Neurotransmission in dopamine systems of the brain has a central role in controlling a number of functions, including movement, as well as reward and reinforcement for both natural rewards and those associated with addictive drugs.

There is increasing evidence that neurotransmitters in addition to DA are involved, and that their dysregulation contributes to disorders associated with movement and influences the maintenance of craving and the susceptibility to re-use drugs.

Thus, the cortico-striatal glutamate pathway has been implicated considering its association with DA in the striatum. Cholecystokinin (CCK) may also be involved. CCK is a likely co-transmitter in the cortico-striatal glutamate pathway and is also present in DA neurons that innervate limbic regions of the striatum.

While the focus of CCK studies have been its cortical input onto the dorsal striatum and its association with movement, questions regarding the CCK innervation of the ventral striatum remain to be clarified, as do functional aspect s of CCK receptors in cellular signalling mechanisms in the brain.

This project will provide anatomical and histochemical evidence for CCK cortical projections to the ventral striatum, and with in vivo microdialysis will biochemically examine the role of C CK in the limbic system.

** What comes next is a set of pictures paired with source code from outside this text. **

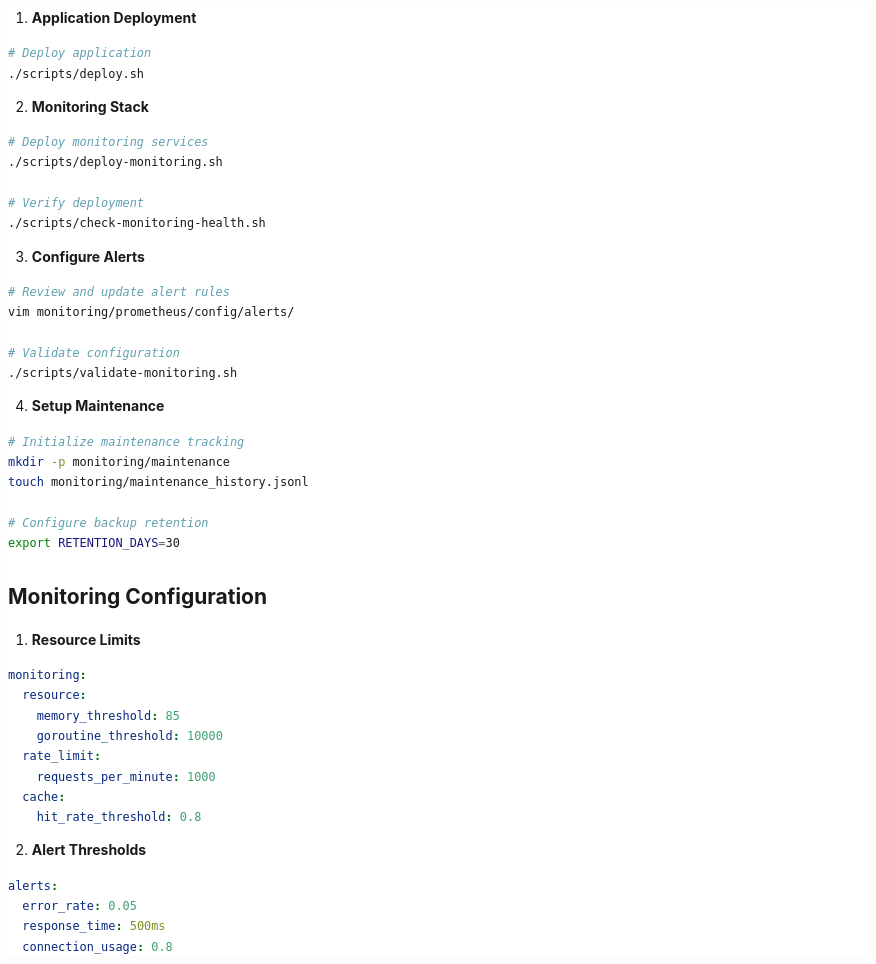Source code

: 1. **Application Deployment**
```bash
# Deploy application
./scripts/deploy.sh
```

2. **Monitoring Stack**
```bash
# Deploy monitoring services
./scripts/deploy-monitoring.sh

# Verify deployment
./scripts/check-monitoring-health.sh
```

3. **Configure Alerts**
```bash
# Review and update alert rules
vim monitoring/prometheus/config/alerts/

# Validate configuration
./scripts/validate-monitoring.sh
```

4. **Setup Maintenance**
```bash
# Initialize maintenance tracking
mkdir -p monitoring/maintenance
touch monitoring/maintenance_history.jsonl

# Configure backup retention
export RETENTION_DAYS=30
```

## Monitoring Configuration

1. **Resource Limits**
```yaml
monitoring:
  resource:
    memory_threshold: 85
    goroutine_threshold: 10000
  rate_limit:
    requests_per_minute: 1000
  cache:
    hit_rate_threshold: 0.8
```

2. **Alert Thresholds**
```yaml
alerts:
  error_rate: 0.05
  response_time: 500ms
  connection_usage: 0.8
```
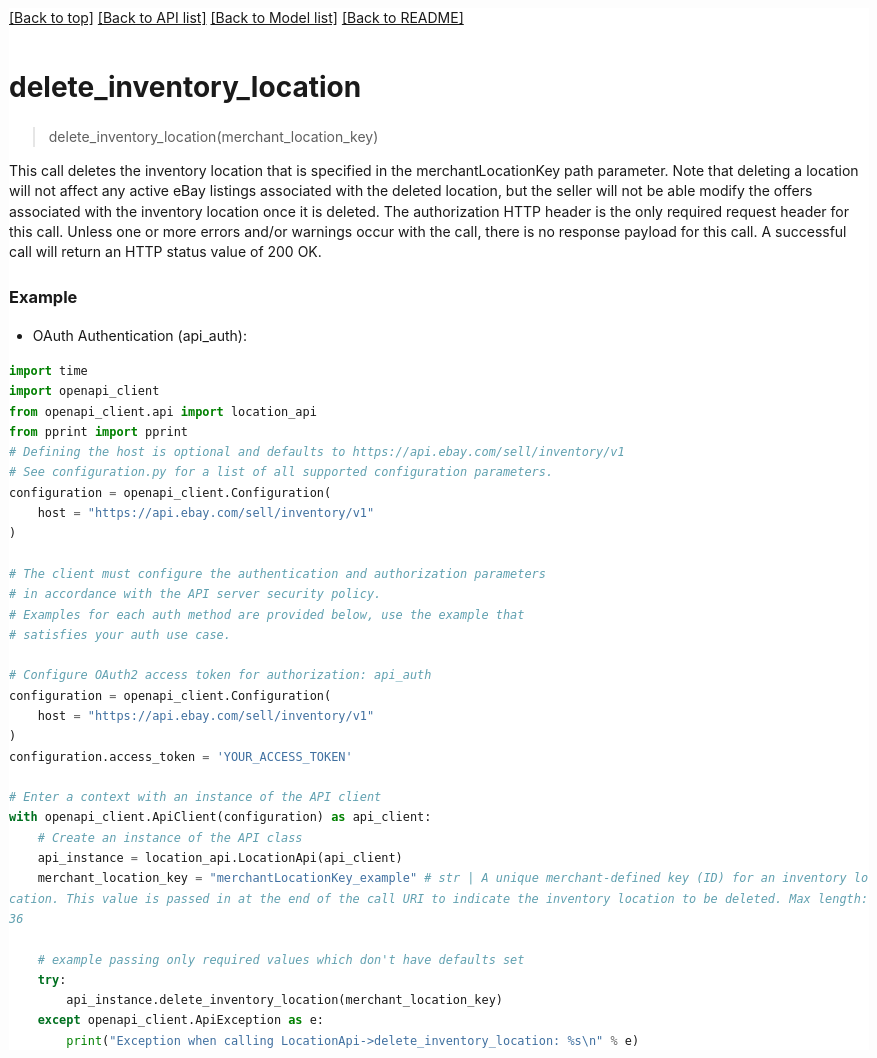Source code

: [[Back to top]](#) [[Back to API list]](../README.md#documentation-for-api-endpoints) [[Back to Model list]](../README.md#documentation-for-models) [[Back to README]](../README.md)

# **delete_inventory_location**
> delete_inventory_location(merchant_location_key)



This call deletes the inventory location that is specified in the merchantLocationKey path parameter. Note that deleting a location will not affect any active eBay listings associated with the deleted location, but the seller will not be able modify the offers associated with the inventory location once it is deleted. The authorization HTTP header is the only required request header for this call. Unless one or more errors and/or warnings occur with the call, there is no response payload for this call. A successful call will return an HTTP status value of 200 OK.

### Example

* OAuth Authentication (api_auth):
```python
import time
import openapi_client
from openapi_client.api import location_api
from pprint import pprint
# Defining the host is optional and defaults to https://api.ebay.com/sell/inventory/v1
# See configuration.py for a list of all supported configuration parameters.
configuration = openapi_client.Configuration(
    host = "https://api.ebay.com/sell/inventory/v1"
)

# The client must configure the authentication and authorization parameters
# in accordance with the API server security policy.
# Examples for each auth method are provided below, use the example that
# satisfies your auth use case.

# Configure OAuth2 access token for authorization: api_auth
configuration = openapi_client.Configuration(
    host = "https://api.ebay.com/sell/inventory/v1"
)
configuration.access_token = 'YOUR_ACCESS_TOKEN'

# Enter a context with an instance of the API client
with openapi_client.ApiClient(configuration) as api_client:
    # Create an instance of the API class
    api_instance = location_api.LocationApi(api_client)
    merchant_location_key = "merchantLocationKey_example" # str | A unique merchant-defined key (ID) for an inventory location. This value is passed in at the end of the call URI to indicate the inventory location to be deleted. Max length: 36

    # example passing only required values which don't have defaults set
    try:
        api_instance.delete_inventory_location(merchant_location_key)
    except openapi_client.ApiException as e:
        print("Exception when calling LocationApi->delete_inventory_location: %s\n" % e)
```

Effects of CCK on behaviour, with respect to reward, addiction and motor control, after pharmacological modulation and/or genetic deletion of CCK receptors, will also be examined.

Finally, molecular techniques, including gene gun transfer and calcium imaging in organotypic cultures will be implemented to investigate functional properties of CCK receptors in striatal neurons, and to study their relationship with G-proteins and DA and NMDA receptors.

Characterisation of the influence of CCK in limbic regions of the brain may provide possibilities for new experimental, conceptual and therapeutic approaches to control reward, addiction, panic disorders, anxiety and possibly schizophrenia.